Stochastic linguistics deals with the probabilities of certain patterns occurring in natural language and is therefore very likely to play an important role in future natural language processing (NLP) applications, including the semantic web.
As Graham Coulter-Smith puts it in his essay The Stochastic Revolution in Art and Science:
… the leading edge of web technology developing towards globalized information interflow is almost exclusively based on stochastic technologies.
Stochastic techniques, such as n-gram and latent semantic analysis (LSA) help us identify and classify patterns in natural language, through which we are able to compare, search and analyze documents in a language independent manner.
However, they fail to further machine understanding beyond a broad structural analysis. These techniques recognize a very limited set of relationships between terms, that usually narrow down to: “identical” or “interchangeable”. These relations say nothing about the quality of the connection, i.e. whether two similar terms are similar in structure or meaning.
This is where a catch 22 begins to unfold. In order to provide relations reflecting on the meaning of terms by which they can be understood, machines running stochastic analyses would have to understand those terms first. The only way of resolving this “catch” leads through adding human intelligence to the mix, extending the network of terms with the missing semantic links, which is how we arrive at content mapping.
Content mapping is a system that does exactly the above by collectively defining and maintaining a rich set of relations between bits of content, including natural language patterns. Relations create equivalence classes for content elements where one term may belong to several classes based on its meaning, structure and function. Synonymy and polysemy that are hinted by LSA for instance, are not only explicitly defined in content mapping, but extended by relations vital to machine understanding, like generalization and identical meaning.
Let’s see an example. The figure below places the term “it’s 5 o’clock” in a content map. Colored connections are based on the votes of people participating in the mapping process. Outlined white arrows represent generated connections.

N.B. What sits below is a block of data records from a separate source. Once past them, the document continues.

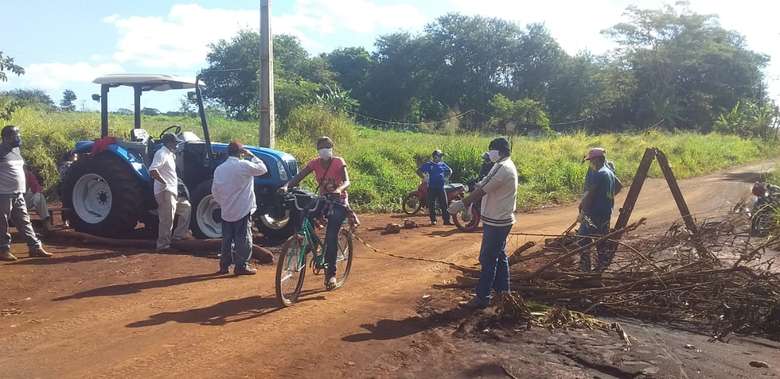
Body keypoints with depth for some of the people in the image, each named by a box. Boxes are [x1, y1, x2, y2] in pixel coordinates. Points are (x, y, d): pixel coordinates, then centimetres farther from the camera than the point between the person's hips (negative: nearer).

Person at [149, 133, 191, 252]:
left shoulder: (170, 155, 17)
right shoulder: (162, 154, -15)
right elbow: (152, 170, -29)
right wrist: (165, 183, -24)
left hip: (173, 192, 10)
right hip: (165, 192, -10)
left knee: (186, 207, 19)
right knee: (167, 219, -5)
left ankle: (178, 235, 21)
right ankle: (163, 245, 4)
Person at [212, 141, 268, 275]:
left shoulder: (219, 169, 5)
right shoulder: (244, 165, -13)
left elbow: (214, 190, 9)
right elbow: (262, 169, -4)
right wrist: (251, 156, 3)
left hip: (226, 212, 6)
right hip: (243, 210, -6)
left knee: (227, 239, 14)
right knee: (243, 239, 2)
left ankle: (224, 265, 18)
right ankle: (241, 266, 3)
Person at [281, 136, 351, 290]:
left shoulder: (339, 162, -10)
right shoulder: (315, 163, -1)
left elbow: (346, 181, -22)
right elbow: (298, 177, -11)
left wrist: (338, 190, -44)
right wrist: (287, 186, -30)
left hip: (338, 202, -4)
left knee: (331, 237, -18)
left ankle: (331, 274, -11)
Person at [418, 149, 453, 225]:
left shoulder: (442, 164, 10)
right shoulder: (428, 164, -2)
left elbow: (450, 171, 25)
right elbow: (418, 171, -4)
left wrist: (446, 178, 12)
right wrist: (425, 179, -8)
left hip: (441, 187, 4)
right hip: (431, 188, -3)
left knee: (444, 205, 1)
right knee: (432, 205, 1)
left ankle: (446, 220, 4)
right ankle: (433, 220, 10)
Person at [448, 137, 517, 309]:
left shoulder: (502, 168, -20)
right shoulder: (508, 166, 13)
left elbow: (482, 190, -21)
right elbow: (484, 186, 14)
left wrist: (462, 204, -14)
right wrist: (465, 202, 11)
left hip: (496, 222, -10)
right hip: (502, 220, 10)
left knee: (488, 259, -4)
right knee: (500, 256, 17)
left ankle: (482, 297, 2)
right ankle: (503, 291, 26)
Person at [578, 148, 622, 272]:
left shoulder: (598, 174, -18)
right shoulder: (609, 172, 12)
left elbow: (589, 195, -21)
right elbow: (619, 186, 29)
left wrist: (582, 211, -15)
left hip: (594, 214, -9)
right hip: (606, 213, 10)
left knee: (583, 238, -4)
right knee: (602, 239, 15)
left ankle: (585, 268, -5)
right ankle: (601, 267, 21)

Similarly, bubbles with solid outlines are actual pieces of content (terms), ones with dotted outlines are generated.
In the map, different relations contribute to language understanding in different ways.

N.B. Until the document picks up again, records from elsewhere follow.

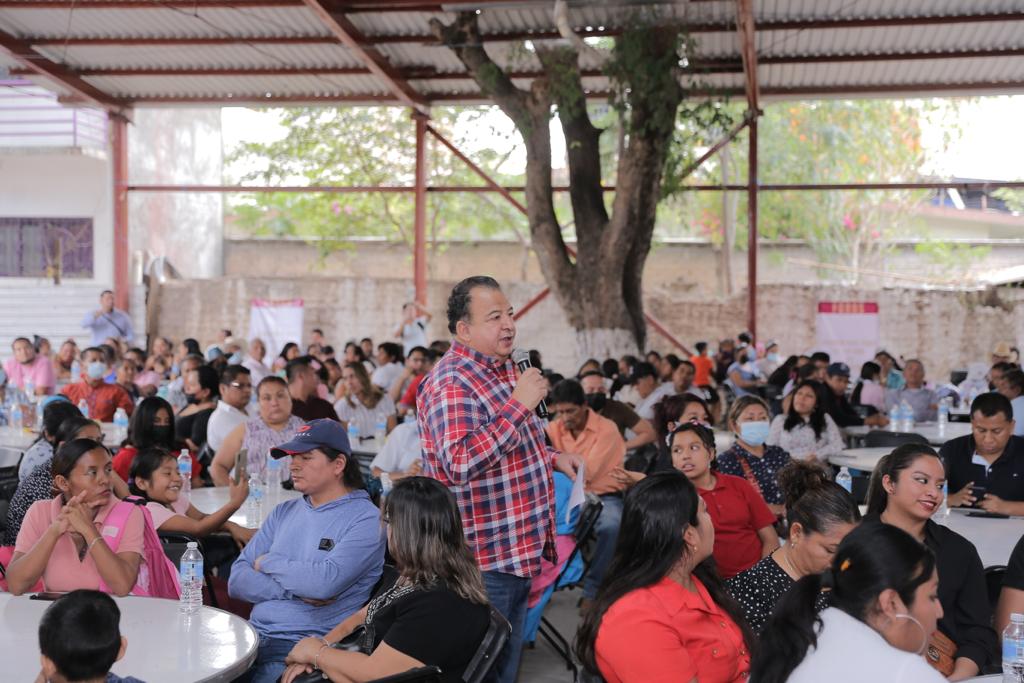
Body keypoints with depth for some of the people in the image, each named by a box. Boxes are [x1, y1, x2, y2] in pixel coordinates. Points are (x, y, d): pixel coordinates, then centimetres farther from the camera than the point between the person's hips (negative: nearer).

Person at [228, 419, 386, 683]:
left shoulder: (365, 519, -5)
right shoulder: (283, 512, 15)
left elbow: (324, 582, -20)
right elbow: (237, 581, 8)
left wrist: (267, 562, -3)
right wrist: (295, 591, -9)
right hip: (254, 636, 5)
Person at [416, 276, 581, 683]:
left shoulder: (503, 369, 12)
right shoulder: (451, 384, -20)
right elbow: (459, 463, -34)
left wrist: (552, 458, 10)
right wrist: (519, 404, -31)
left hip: (518, 551, 9)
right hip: (484, 560, -9)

- Generalizations help conceptualizing terms.
- Responses indicate contextual relationships between terms by connecting effects to their causes or answers to questions.

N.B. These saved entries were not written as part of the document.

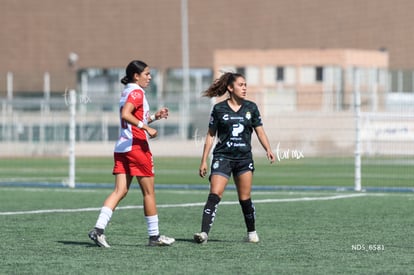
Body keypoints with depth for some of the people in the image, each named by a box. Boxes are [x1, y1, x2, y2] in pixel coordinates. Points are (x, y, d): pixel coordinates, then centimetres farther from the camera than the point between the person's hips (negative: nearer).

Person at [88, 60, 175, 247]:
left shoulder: (127, 92, 19)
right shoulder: (136, 92, -10)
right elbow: (126, 114, -26)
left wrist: (155, 116, 19)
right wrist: (146, 127, -26)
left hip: (122, 148, 9)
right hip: (136, 146, -9)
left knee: (120, 191, 1)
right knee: (149, 192, 3)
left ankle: (98, 229, -14)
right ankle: (154, 235, 11)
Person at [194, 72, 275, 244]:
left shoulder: (251, 107, 6)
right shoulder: (219, 109, 1)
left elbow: (260, 131, 9)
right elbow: (210, 135, 6)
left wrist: (268, 150, -8)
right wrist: (204, 161, 3)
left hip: (244, 158, 2)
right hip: (222, 157, -2)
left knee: (245, 198, 5)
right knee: (214, 195, -15)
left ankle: (252, 232, 22)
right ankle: (204, 233, -21)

- Identical meaning creates pathways for terms with low number of connections to other relations such as generalizations or responses.
- Abstractions extract structural similarity from terms to be used later by pattern recognition.
It takes two
Even though we obtain richer and more reliable information about term relationships through content mapping, it would take a lot of guesswork before actually related terms would get connected. To reduce the amount of unnecessary passes, LSA could provide higher-than-normal error rate connections as clues for the content mapping process to follow up.
A composite solution that unites the two, could point to a direction where a language independent structural and semantic understanding of text finally comes within our reach.